Given records:
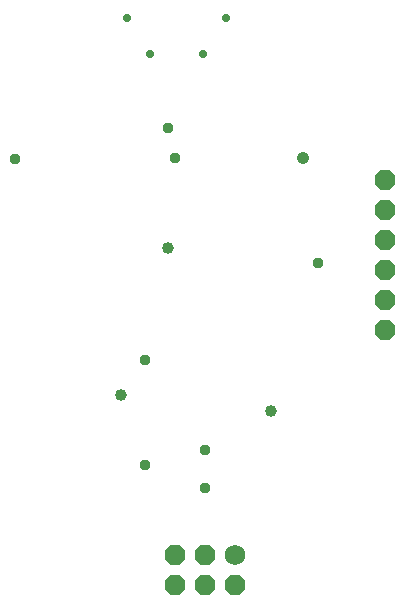
<source format=gbr>
G04 EAGLE Gerber RS-274X export*
G75*
%MOMM*%
%FSLAX34Y34*%
%LPD*%
%INSoldermask Bottom*%
%IPPOS*%
%AMOC8*
5,1,8,0,0,1.08239X$1,22.5*%
G01*
%ADD10C,0.703200*%
%ADD11C,1.727200*%
%ADD12P,1.869504X8X202.500000*%
%ADD13C,0.959600*%
%ADD14C,1.009600*%
%ADD15C,1.059600*%


D10*
X588670Y869160D03*
X544170Y869160D03*
X608170Y899160D03*
X524670Y899160D03*
D11*
X615950Y444500D03*
D12*
X590550Y444500D03*
X565150Y444500D03*
X615950Y419100D03*
X590550Y419100D03*
X565150Y419100D03*
X742950Y635000D03*
X742950Y660400D03*
X742950Y685800D03*
X742950Y711200D03*
X742950Y736600D03*
X742950Y762000D03*
D13*
X539750Y520700D03*
X539750Y609600D03*
D14*
X646430Y566674D03*
X518922Y580644D03*
X558800Y704850D03*
D13*
X565150Y781050D03*
X429768Y779780D03*
D15*
X673100Y781050D03*
D13*
X685800Y692150D03*
X590550Y501650D03*
X590550Y533400D03*
X558800Y806450D03*
M02*

</source>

Problem details:
Take the line with "X742950Y685800D03*" and all lines after it through the end of the records, and write them out exactly; include nothing else.

Result:
X742950Y685800D03*
X742950Y711200D03*
X742950Y736600D03*
X742950Y762000D03*
D13*
X539750Y520700D03*
X539750Y609600D03*
D14*
X646430Y566674D03*
X518922Y580644D03*
X558800Y704850D03*
D13*
X565150Y781050D03*
X429768Y779780D03*
D15*
X673100Y781050D03*
D13*
X685800Y692150D03*
X590550Y501650D03*
X590550Y533400D03*
X558800Y806450D03*
M02*

</source>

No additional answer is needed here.